Being safe, both physically safe and psychologically safe, is paramount for any kind of learning to take place. Feelings of safety need to be prioritized. Bullying is layered and a complex topic; talking to kids once a year about kindness isn’t enough. We as a society need to do more to figure out how bullying can be addressed in a way that is fair and healing for all involved. Surely, this is an area that requires more attention. Until this becomes more of a focus for schools, Pink Shirt Day will continue to feel nothing but performative for many of our families. What these families are describing is not a failure of kindness. It is a failure of duty, structural and sustained, and their testimonies are the evidence.
(Permission to share) – Text below picture

(Text on Picture above)
Every year on #PinkShirtDay, I share this photo and our story and I have for years and will continue to do so to raise awareness.
For those seeing it for the first time: this is my daughter in kindergarten. She was made to crawl on a school field like a dog by two staff members so she “wouldn’t run away”.
She was six.
This was not an isolated incident and it was not limited to what you see in those photo. It was one of many moments that showed me – clearly and painfully – that the school system was not built for children like my daughter and just how deeply an . This photo will always light a fire under me to keep going.
This is where my advocacy began.
It pushed me to remove her from a system that failed her and to take a completely different approach to learning and therapy. My focus shifted to communication so she would never again be unable to say no, to speak up, or to protect herself. She would never again be left isolated in a room or treated without dignity.

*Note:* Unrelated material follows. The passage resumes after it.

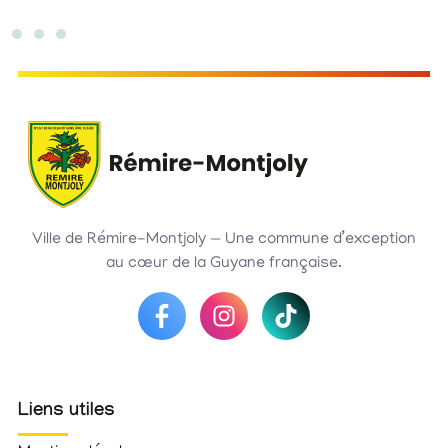
Ville de Rémire-Montjoly — Une commune d’exception
au cœur de la Guyane française.
Liens utiles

Please don’t just buy a pink shirt and consider the work done. Bullying in schools takes many forms. It isn’t only peer-to-peer. Sometimes it comes from the very people entrusted with care. And far too many children with support needs experience this quietly, without witnesses, and without accountability.
We can change this with education, ongoing training, real conversations, follow-through and accountability.
If you’re a parent – talk about this at home.
If you work in or with schools – ask what ongoing training is in place.
If your child hasn’t experienced this – please remember that doesn’t mean it isn’t happening.
She deserved better than this. And so do thousands of other children.